Private Parts is a 1997 American biographical comedy film produced by Ivan Reitman and directed by Betty Thomas. The film is an adaptation of the autobiographical chapters from the best selling 1993 book Private Parts by radio personality Howard Stern, developed from a script written by Len Blum and Michael Kalesniko. It follows Stern's life from boyhood and his rise to success in radio. Stern and several of his radio show staff star as themselves, including newscaster and co-host Robin Quivers, producers Fred Norris and Gary Dell'Abate, and comedian Jackie Martling. The film also stars Mary McCormack, Alison Janney, and Paul Giamatti.
After a proposed film featuring Stern as his superhero character Fartman fell through, development for a new film began in 1994, several months following the release of Private Parts. Stern signed with Rysher Entertainment, who agreed to fund it, and teamed with producer Ivan Reitman who thought a biographical take on Stern's life was best suited for a film. Production was delayed after Stern rejected 22 scripts from several screenwriters until he accepted one developed by Blum and Kalesniko in late 1995. Filming took place in the New York City area and Washington, D.C. from May to November 1996 with a budget of $28 million, during which Stern continued to host his radio show each weekday morning. Numerous celebrities and family members of the radio show staff make cameo appearances in the film. The soundtrack is formed of songs from several rock bands as well as two original tracks featuring Stern performing with Rob Zombie and the Dust Brothers.

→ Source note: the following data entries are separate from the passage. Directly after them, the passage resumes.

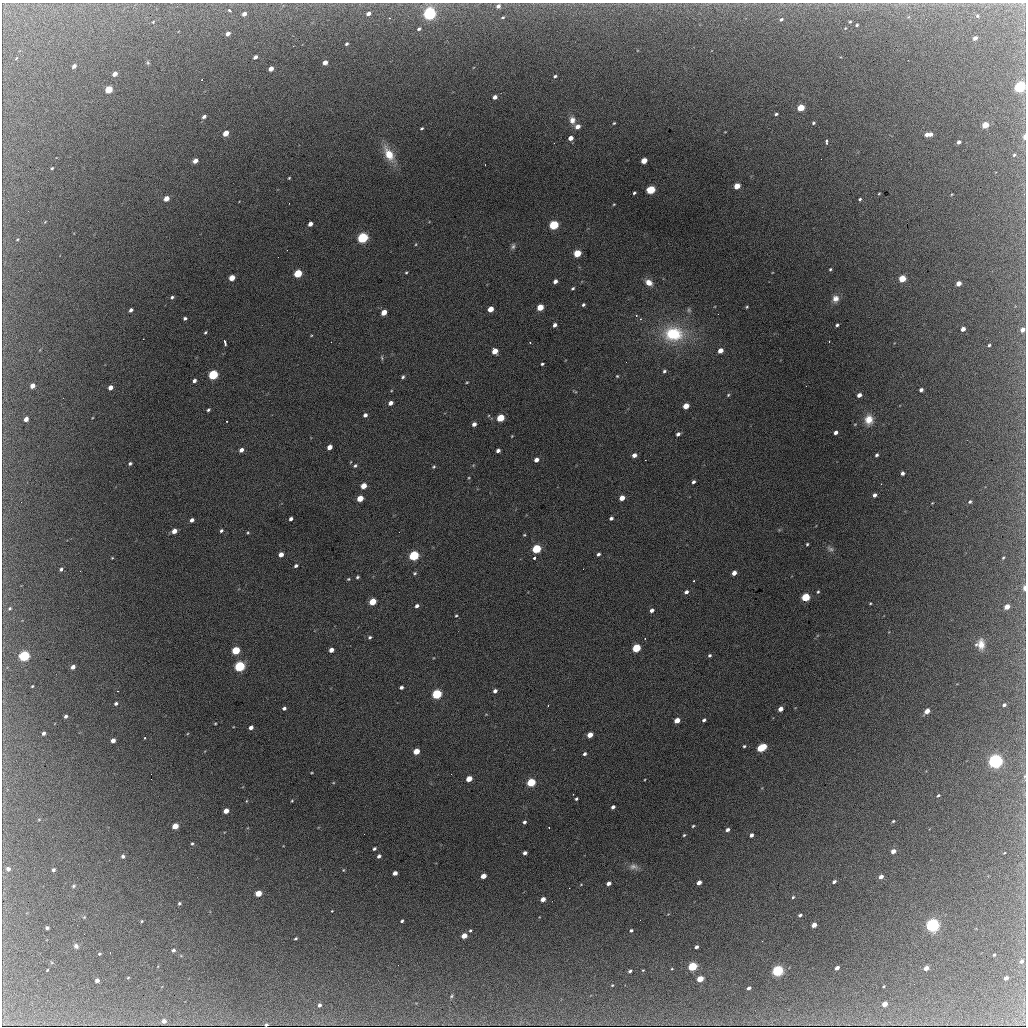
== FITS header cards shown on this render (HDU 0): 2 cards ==
NAXIS1  =                 1024 / length of data axis 1
NAXIS2  =                 1024 / length of data axis 2

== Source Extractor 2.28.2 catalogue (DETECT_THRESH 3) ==
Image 1024 x 1024 px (HDU 0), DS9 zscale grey, 1 PNG px = 1 image px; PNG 1028 x 1028 px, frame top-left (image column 1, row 1024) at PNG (2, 3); no overlay
Background 2040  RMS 33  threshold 98.7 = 3 sigma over >= 5 px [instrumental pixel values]
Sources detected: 296; all 296 listed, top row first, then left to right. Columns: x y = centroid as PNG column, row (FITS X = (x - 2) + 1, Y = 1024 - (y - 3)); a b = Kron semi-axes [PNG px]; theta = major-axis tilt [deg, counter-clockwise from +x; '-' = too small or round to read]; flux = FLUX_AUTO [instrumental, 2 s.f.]
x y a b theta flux
498 6 5 4 - 7800
229 10 3 3 - 5400
429 13 6 5 - 590000
244 14 4 3 - 13000
368 14 4 3 - 10000
977 16 5 4 - 2600
503 17 5 3 - 2400
390 18 4 3 - 1500
781 19 4 4 - 4300
926 19 3 2 - 2200
153 22 3 2 - 1600
850 22 4 3 - 2400
857 25 3 3 - 2600
419 29 4 3 - 4100
228 34 4 3 - 11000
975 38 4 3 - 11000
346 44 3 3 - 3800
255 57 4 3 - 8900
148 62 7 4 -70 3300
325 63 4 4 - 17000
74 66 4 3 - 9500
271 69 4 4 - 20000
115 74 4 3 - 17000
555 76 4 3 - 3900
1020 87 5 4 - 400000
109 89 5 4 - 91000
495 97 4 4 - 11000
801 108 5 4 - 71000
776 114 4 3 - 3600
204 117 5 3 - 8000
572 120 8 7 - 15000
614 123 3 3 - 2300
813 123 4 3 - 3000
985 125 4 4 - 59000
577 126 6 5 - 13000
422 128 4 3 - 3100
226 133 5 4 - 40000
927 134 5 3 - 15000
930 134 4 3 - 8900
1024 137 5 2 - 12000
571 138 4 4 - 16000
826 141 4 3 - 12000
959 142 4 3 - 7900
554 143 3 2 - 2400
389 154 18 9 -62 44000
1014 155 5 4 - 3200
195 161 4 4 - 19000
644 161 5 4 - 37000
485 165 2 2 - 1000
52 168 4 3 - 2400
289 178 3 2 - 2000
737 186 5 4 - 44000
651 190 5 4 - 130000
634 193 3 3 - 3300
879 193 3 2 - 1600
1024 194 3 2 - 2300
166 199 4 4 - 26000
860 199 3 3 - 3000
614 204 3 3 - 1900
310 224 4 4 - 13000
554 225 5 4 - 200000
363 238 5 4 - 370000
17 239 3 2 - 1800
416 244 4 3 - 1800
513 246 8 5 75 5400
577 253 5 4 - 72000
278 257 2 2 - 970
830 269 4 3 - 2400
406 272 3 3 - 2100
298 273 5 4 - 120000
232 278 5 4 - 40000
902 279 5 4 - 70000
555 281 4 3 - 8900
649 282 8 6 -34 17000
958 283 4 4 - 20000
573 288 4 3 - 2900
172 297 4 3 - 4200
835 299 8 8 - 14000
583 305 3 3 - 3500
540 307 5 4 - 46000
747 307 3 3 - 2500
490 309 5 4 - 31000
131 310 4 3 - 5900
689 310 7 5 -78 4100
384 312 5 4 - 29000
636 315 3 3 - 2400
185 318 3 3 - 4700
555 325 4 3 - 6900
837 325 3 3 - 3800
963 329 4 3 - 14000
1022 330 4 4 - 15000
205 332 4 3 - 2700
673 334 22 16 -1 120000
311 336 4 3 - 1700
530 342 3 2 - 1300
225 343 6 3 -77 6700
989 345 3 3 - 3000
495 351 5 4 - 28000
720 351 4 4 - 20000
382 357 7 3 -81 2900
626 362 2 2 - 1400
542 364 3 3 - 3100
664 371 4 4 - 4000
213 375 5 4 - 240000
617 376 3 3 - 2100
403 377 5 4 - 3900
194 381 4 3 - 7300
467 382 4 3 - 1900
32 386 4 4 - 20000
806 386 2 2 - 2300
110 387 4 4 - 15000
921 390 4 3 - 7200
728 395 4 4 - 2500
859 395 4 4 - 12000
390 403 4 4 - 11000
686 406 5 4 - 32000
208 410 4 3 - 3400
365 415 4 4 - 6700
500 418 5 4 - 79000
26 419 4 4 - 15000
869 420 11 9 88 29000
227 421 2 2 - 2000
474 424 4 4 - 9600
855 424 5 3 - 1600
836 432 4 3 - 7900
678 434 4 4 - 6900
512 436 4 3 - 1600
329 447 5 4 - 18000
241 450 5 4 - 10000
498 450 4 4 - 7600
634 455 4 4 - 12000
876 455 4 3 - 4200
536 460 4 4 - 12000
130 463 4 4 - 4200
355 466 5 4 - 3800
434 467 5 4 - 3000
902 473 4 3 - 6500
693 482 4 3 - 5300
363 486 5 4 - 30000
874 495 4 3 - 7700
360 498 5 4 - 39000
622 498 4 4 - 22000
21 502 2 2 - 3600
970 502 4 4 - 3600
932 503 3 2 - 1500
611 518 4 3 - 5100
291 519 4 3 - 6800
192 520 4 3 - 8500
174 531 4 4 - 19000
221 531 4 3 - 3900
248 533 4 3 - 2300
524 535 3 3 - 2100
807 544 3 3 - 2500
536 549 5 4 - 170000
830 549 10 6 -28 6500
598 554 4 3 - 4500
281 555 4 4 - 16000
414 555 5 5 - 260000
112 558 3 3 - 1800
534 558 3 3 - 11000
1003 558 4 2 - 2400
296 566 4 3 - 4300
61 569 4 3 - 4800
415 573 5 4 - 3100
734 573 4 4 - 13000
357 577 4 3 - 3200
348 579 5 4 - 2400
694 581 3 2 - 2100
1024 588 5 3 - 9300
686 592 5 4 - 6900
818 592 4 3 - 2600
806 597 5 4 - 140000
372 602 5 4 - 61000
870 603 3 2 - 1800
417 606 5 4 - 7000
1007 607 4 4 - 27000
10 608 5 4 - 3400
652 610 4 4 - 8500
456 616 3 3 - 2400
370 637 4 3 - 3400
981 644 11 9 -89 22000
636 648 5 4 - 120000
236 650 5 4 - 120000
331 650 4 4 - 13000
710 655 4 4 - 3600
24 656 5 5 - 330000
240 666 5 5 - 320000
73 667 4 4 - 11000
32 686 3 2 - 2100
401 687 4 3 - 6100
495 691 4 3 - 7100
437 694 5 4 - 250000
116 703 4 3 - 5600
548 705 2 2 - 1300
1004 705 4 3 - 4900
284 708 4 3 - 5600
780 709 4 4 - 17000
927 711 5 4 - 22000
66 716 4 3 - 5100
677 720 5 4 - 23000
704 720 4 3 - 5100
215 723 3 2 - 2000
251 728 4 4 - 9900
43 733 4 3 - 6800
590 735 5 4 - 25000
145 738 3 2 - 2100
113 740 4 4 - 15000
744 746 4 3 - 2800
761 748 7 4 31 130000
416 751 5 4 - 41000
585 754 4 3 - 4900
995 761 6 5 - 750000
312 773 4 2 - 1800
451 774 2 2 - 2000
1024 776 5 3 - 2300
151 779 2 2 - 4400
469 779 5 4 - 37000
531 782 5 4 - 150000
938 795 5 3 - 3000
576 799 3 3 - 3400
246 801 4 2 - 1600
292 801 3 2 - 1900
613 807 4 3 - 6100
226 811 4 4 - 24000
893 821 4 3 - 2400
524 822 4 4 - 5100
175 826 5 4 - 43000
693 826 4 3 - 2600
549 828 2 2 - 1600
727 830 4 3 - 6900
684 835 3 3 - 2500
751 835 4 3 - 8500
192 843 4 3 - 2800
374 849 4 3 - 4200
893 851 4 4 - 19000
525 853 4 3 - 8100
1004 853 3 2 - 1400
123 856 4 4 - 5800
379 856 4 3 - 6300
633 866 13 8 -8 11000
8 869 5 5 - 9000
53 870 3 3 - 5400
343 870 4 4 - 2100
395 873 4 4 - 13000
483 876 4 4 - 24000
881 877 4 3 - 14000
834 882 4 3 - 5600
609 883 4 4 - 9800
699 883 4 4 - 15000
581 884 4 3 - 1600
73 886 5 4 - 2800
258 893 5 4 - 48000
793 897 4 4 - 2600
543 899 4 4 - 15000
179 903 4 4 - 3000
332 911 3 2 - 1300
800 915 4 3 - 5400
84 917 4 4 - 1800
640 920 2 2 - 880
142 921 4 3 - 2000
402 921 4 3 - 3800
814 925 4 4 - 22000
932 925 6 5 - 640000
47 928 4 3 - 6300
631 930 4 3 - 4300
470 931 4 3 - 2600
464 936 5 4 - 28000
296 938 3 3 - 2900
76 946 5 5 - 6000
696 947 4 3 - 6200
173 950 4 4 - 5500
110 952 2 2 - 1300
99 954 3 3 - 2600
994 955 3 2 - 2600
1021 961 5 4 - 6500
692 966 5 4 - 180000
837 968 4 3 - 14000
926 968 4 3 - 18000
672 969 3 2 - 1500
47 970 3 2 - 1500
643 970 3 2 - 1500
630 971 4 3 - 4600
777 971 5 4 - 400000
128 978 3 3 - 1900
1006 978 4 3 - 13000
700 979 5 4 - 51000
97 980 4 3 - 11000
914 984 2 2 - 930
612 985 3 3 - 1800
884 986 3 2 - 1900
749 988 4 3 - 6200
451 996 5 4 - 2800
885 1004 4 4 - 24000
319 1005 4 4 - 6300
164 1021 4 4 - 13000
266 1025 4 3 - 3500
At the frame edge (FLAGS 8, measured only in part): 7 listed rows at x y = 1020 87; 1024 137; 1024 194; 1022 330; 1024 588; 1024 776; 266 1025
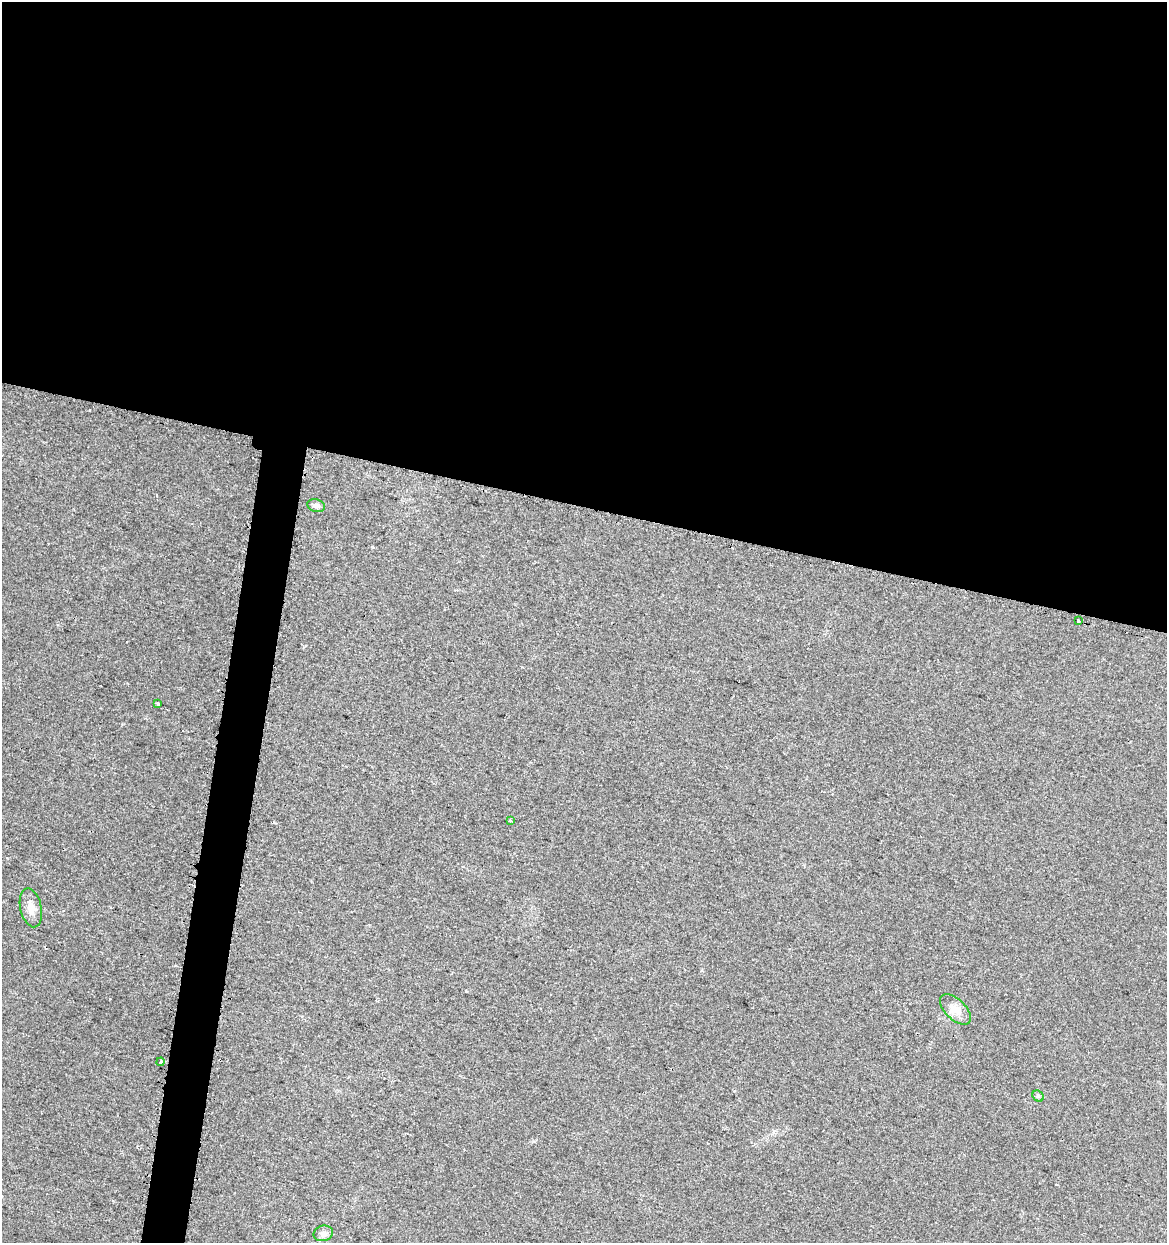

Released in the United States on March 7, 1997 by Paramount Pictures, Private Parts ranked at number one on the US box office in its opening weekend with a gross of $14.6 million. It grossed a domestic total of $41.2 million at the end of its theatrical run. It received mostly positive reviews from film critics, a group whom Stern made a conscious effort to please, including the public who did not listen to the radio show or were not fans of his. In 1998, the film was released on DVD and Stern won a Blockbuster Award for Favorite Male Newcomer for his performance. Stern shot additional scenes for a censored version of the film prior to its premiere television broadcast on the USA Network in 1999.